I knew Maggie Enfield. She was a poor old woman, almost blind, and her face was disfigured by numerous ugly brown warts. She was known as a witch in the neighbourhood and lived in a tiny cottage which was little more than a hut. We used to take food and leave it outside her door. My mother sent this not because she was afraid of what might happen to her if she did not but because she had real sympathy for the poor old woman.
A few years ago she had been known as a white witch. She grew certain herbs in the patch of land round her cottage and brewed concoctions which had cured many a sickness. She had produced love potions too; and she did what was called the “fast”. If she fasted for several days and sat silent in her cottage she brought all her powers to bear on a certain object. She had been known to discover lost articles. If a sheep or a cow strayed away people went to Mother Enfield and paid for the “fast” and almost always she could discover the spot where the animal could be found.

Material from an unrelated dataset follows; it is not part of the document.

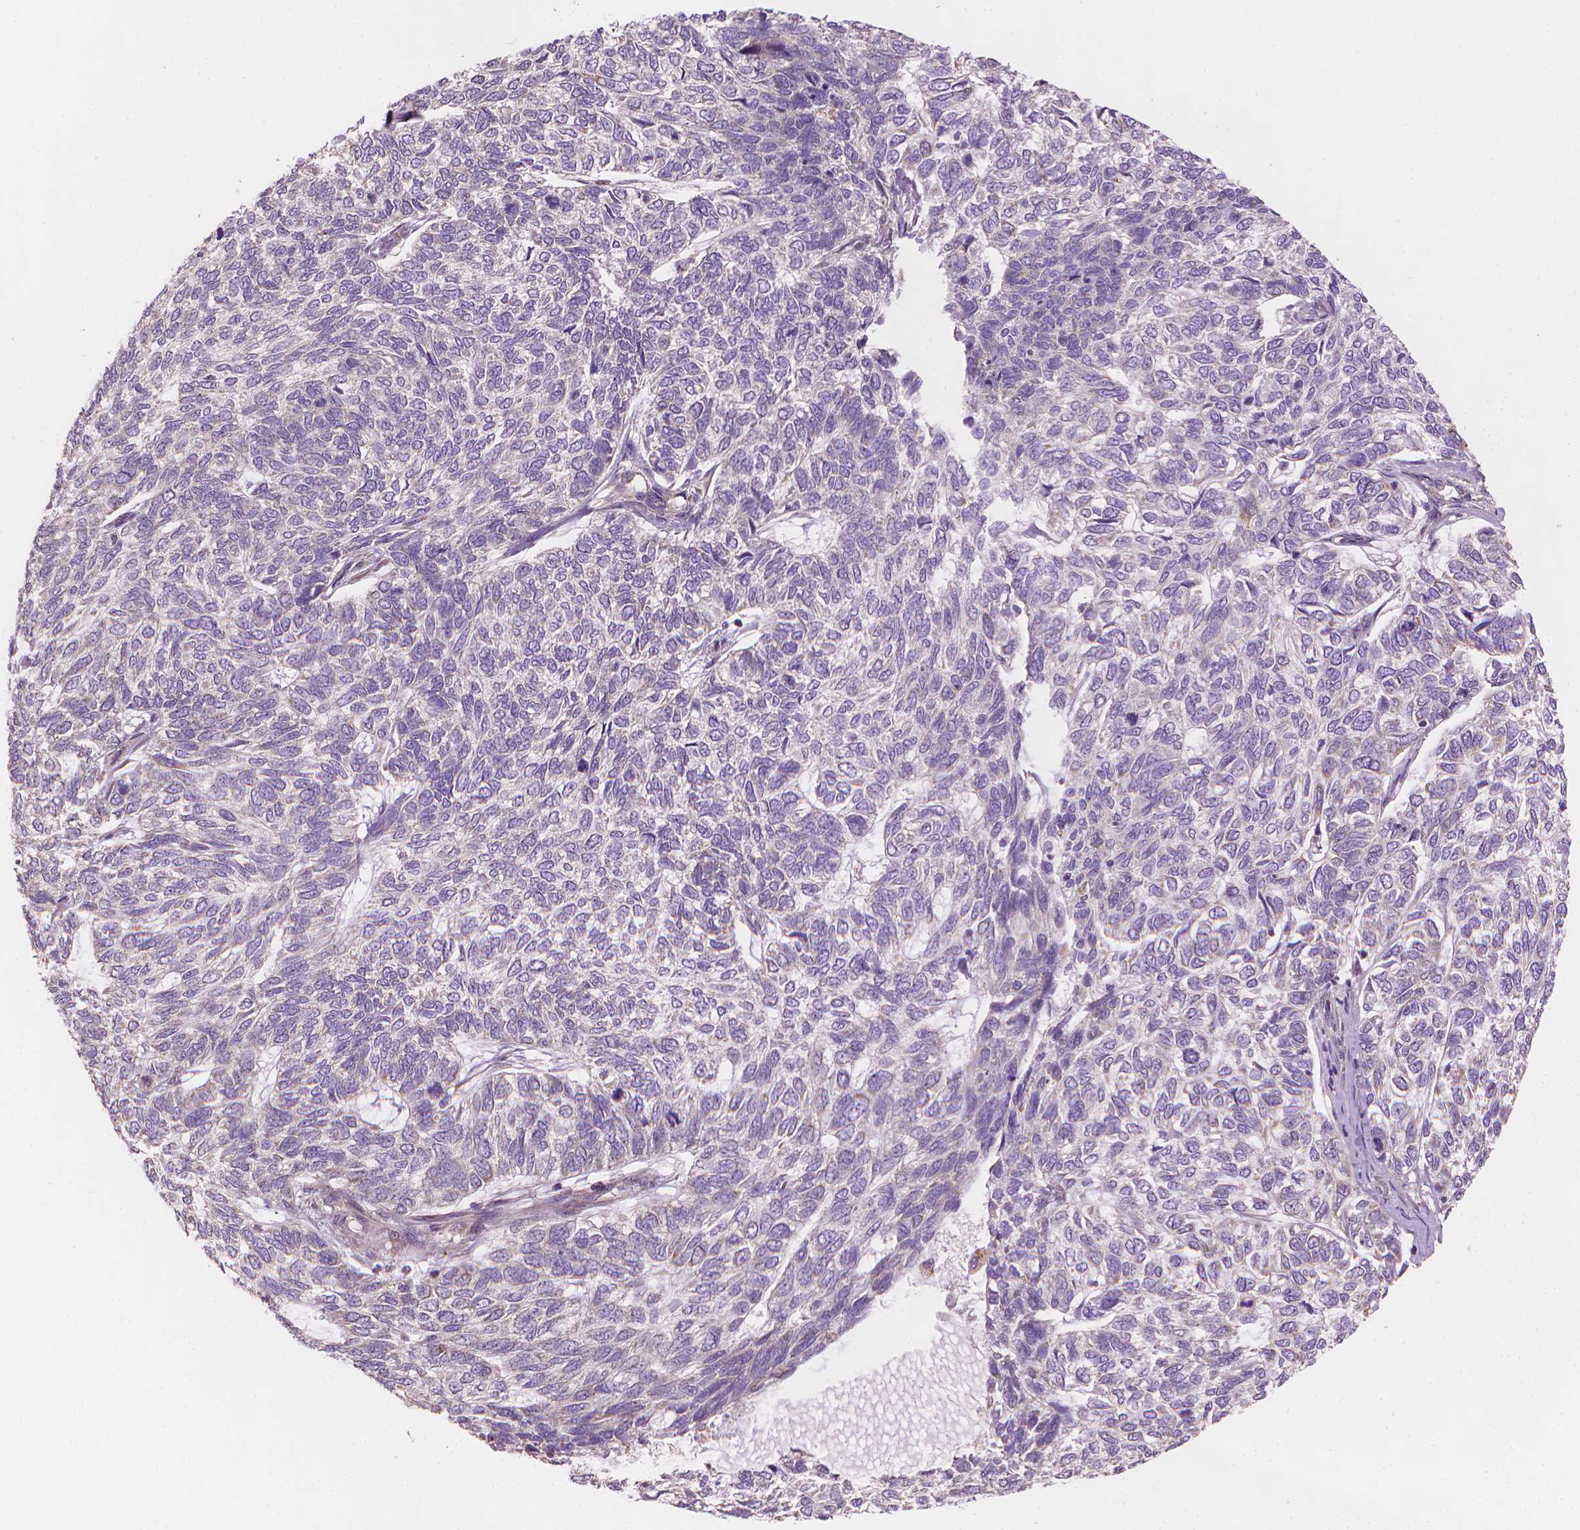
{"staining": {"intensity": "weak", "quantity": "<25%", "location": "cytoplasmic/membranous"}, "tissue": "skin cancer", "cell_type": "Tumor cells", "image_type": "cancer", "snomed": [{"axis": "morphology", "description": "Basal cell carcinoma"}, {"axis": "topography", "description": "Skin"}], "caption": "This is a image of immunohistochemistry (IHC) staining of skin cancer, which shows no expression in tumor cells. (Immunohistochemistry (ihc), brightfield microscopy, high magnification).", "gene": "TTC29", "patient": {"sex": "female", "age": 65}}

But witches—be they white or black—lived dangerously, for they could never be sure when people would turn against them. Farmers who suffered a run of ill luck with their stock, parents whose children died unexpected and unexplained deaths, women who were barren, any could be put down to a witch’s actions; and when people raged against their own ill fortune it seemed to soothe them to wreak the anger they felt towards fate against some human victim.
So it had come to this for poor Maggie Enfield. I had heard whispers. Jennet had told me. Somebody’s baby had been born dead; someone else had a disease among his cattle. Maggie Enfield had been seen passing the cottage where the baby had died and had been caught looking at the cattle.